White Adventists in the upper Midwest recently got a much clearer picture of what African-American members often experience in the church and society at a first-of-its kind meeting in the North American Division.
Billed as “A Journey to Healing and Understanding,” the October 1 event was sponsored by the Lake Union Conference and Andrews University, and held at the Berrien Springs Village Adventist Church. In advance advertising for the meeting, Union President Don Livesay had explained that the purpose was to acknowledge racial divisions and continue the necessary process toward healing that he and his colleagues in the Lake Union had begun a year and a half earlier.
In June of 2015, at the seventieth anniversary camp meeting of the Lake Region Conference in Cassopolis, Michigan, Livesay presented a formal apology from the Lake Union Conference for the wrong behavior and attitudes of the Adventist church that had contributed to the formation of Black, or regional, conferences.
This year’s event began with congregational singing, led by a praise team of Andrews University students. Engaged attendees in the packed church could easily catch the significance of “Down By the Riverside,” with its emphatic and repeated refrain: “Oh I ain’t gonna study war no more.” This was followed by “Just as I am, without one plea . . . .” Those two sentiments—renunciation of strife, however subtle, and an abject, no-excuses capitulation to the saving grace of Christ—formed ideal frames for what organizers readily acknowledged could be an uncomfortable, even difficult gathering.

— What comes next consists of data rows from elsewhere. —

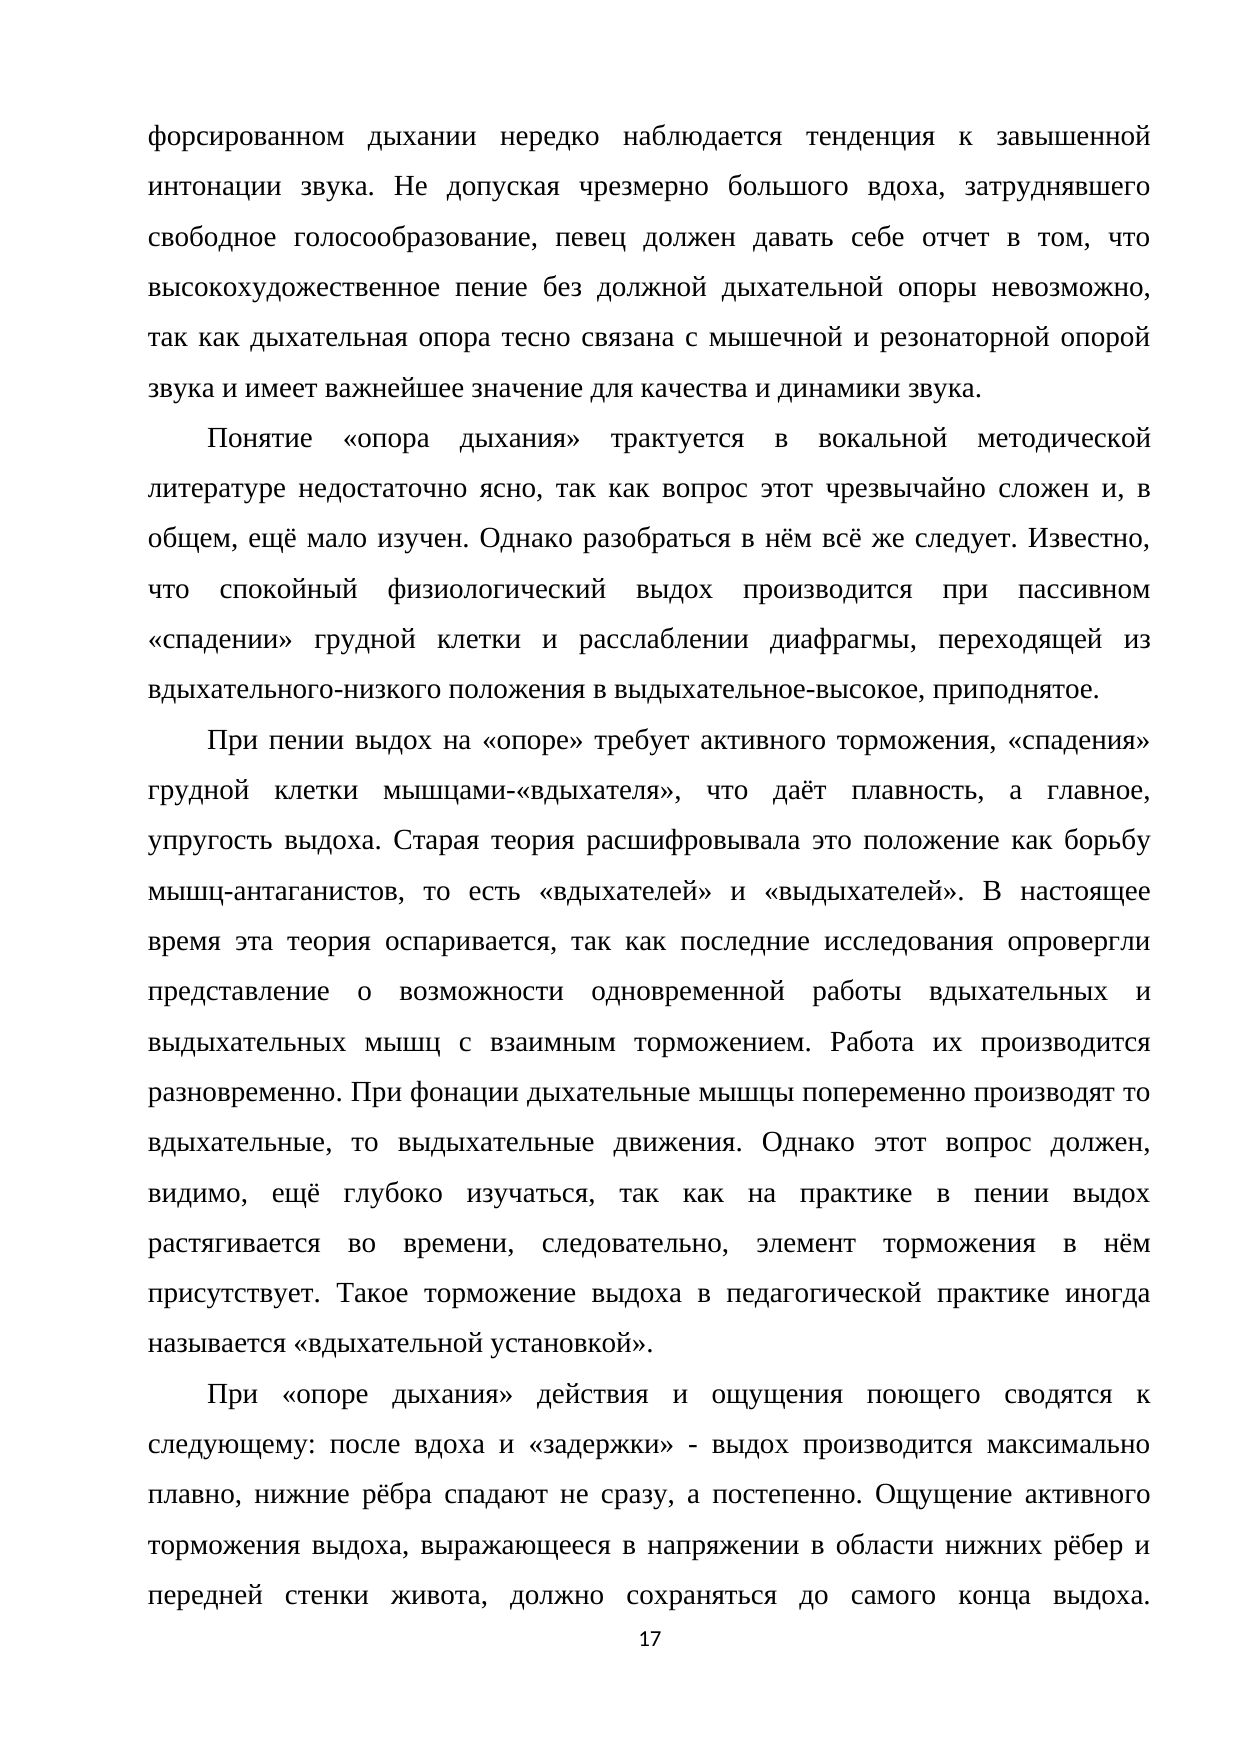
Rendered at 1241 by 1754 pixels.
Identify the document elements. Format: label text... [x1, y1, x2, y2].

text Понятие «опора дыхания» трактуется в вокальной методической литературе недостаточно ясно, так как вопрос этот чрезвычайно сложен и, в общем, ещё мало изучен. Однако разобраться в нём всё же следует. Известно, что спокойный физиологический выдох производится при пассивном «спадении» грудной клетки и расслаблении диафрагмы, переходящей из вдыхательного-низкого положения в выдыхательное-высокое, приподнятое. [148, 420, 1152, 705]
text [148, 1376, 1152, 1611]
text При пении выдох на «опоре» требует активного торможения, «спадения» грудной клетки мышцами-«вдыхателя», что даёт плавность, а главное, упругость выдоха. Старая теория расшифровывала это положение как борьбу мышц-антаганистов, то есть «вдыхателей» и «выдыхателей». В настоящее время эта теория оспаривается, так как последние исследования опровергли представление о возможности одновременной работы вдыхательных и выдыхательных мышц с взаимным торможением. Работа их производится разновременно. При фонации дыхательные мышцы попеременно производят то вдыхательные, то выдыхательные движения. Однако этот вопрос должен, видимо, ещё глубоко изучаться, так как на практике в пении выдох растягивается во времени, следовательно, элемент торможения в нём присутствует. Такое торможение выдоха в педагогической практике иногда называется «вдыхательной установкой». [148, 722, 1152, 1359]
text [148, 118, 1152, 403]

In his introduction, Livesay stressed that this second major event, after last year’s apology, was just one more step in a longer journey. “We don’t pretend that this meeting covers everything,” he said. “This is a journey that continues.” He asked White attendees to “authorize” African-American participants to tell stories that might make White members feel uncomfortable. “We may make mistakes, but we must make progress,” he said.
Lynn Gray, an African-American physician, Andrews University trustee, and former student; and Harvey Burnett, an African American Andrews professor and chair of the Behavioral Science Department, shared some history and reflections about race matters at Andrews. Gray recalled that as a freshman, he was assigned a White roommate who hardly spoke a word to him, and changed rooms within three weeks. Burnett said that at various times, some had noted disparities between scholarships awarded to Black students and White students. University president Andrea Luxton presented a formal apology for things that had been wrongly handled in the past.
If attendees expected the focus to be exclusively on racial problems within the church, they soon learned from the stories that a larger purpose was also intended. The panelists turned to the African-American experience in broader American society, with a strong focus on racially-motivated abuses in the law-enforcement system,—particularly evidenced in traffic stops, and related fear and stress. Personal stories were presented by Cliff Jones, president of the Lake Region Conference; William T. Lee, a pastor in Indianapolis; and Alex Bryant, secretary of the North American Division, via video. Livesay invited those in the audience who had similar stories in their families to stand. Dozens, perhaps scores, in the audience instantly rose in dignified silence.
Black panelists readily affirmed the Lake Union’s 2015 camp meeting apology. Pastor Lee said “The problem is not skin, the problem is sin,” and it was now time for the entire church, not just the Lake Union, to apologize. Taurus Montgomery, a pastor in Benton Harbor in the Michigan Conference, asserted more specifically that it was “White male leadership” that must apologize.
Hyveth Williams, professor of homiletics at the Seventh-day Adventist Seminary at Andrews, noted that many of the stories about racially-motivated traffic arrests brought another issue to her mind. Playing off the word “arrest,” she noted that as a Black woman, she did not have the same fear of arrest as an African American man. But she declared that the development and contributions of thousands of Adventist women to the mission of the church had been equally “arrested” by intractable male leadership.
Nick Miller, a professor of church history at the Seminary, and public affairs/religious liberty director for the Lake Union, called for all members, Black and White to honestly seek not merely “coexistence but communion.”
As the meeting closed, Carmelo Mercado, Lake Union vice president for multicultural ministries, used three Spanish expressions as a template for how racial groups should relate to each other and call for mutual understanding: Mirenos (Look at us), Escuchanos (Listen to us), Abrazanos (Embrace us).
Ronald Alan Knott is director of Andrews University Press, the Adventist church’s primary academic publishing house. The Press plans to publish Protest and Progress: Black Adventist Leadership and the Push for Parity, by Calvin B. Rock, retired general vice president of the General Conference.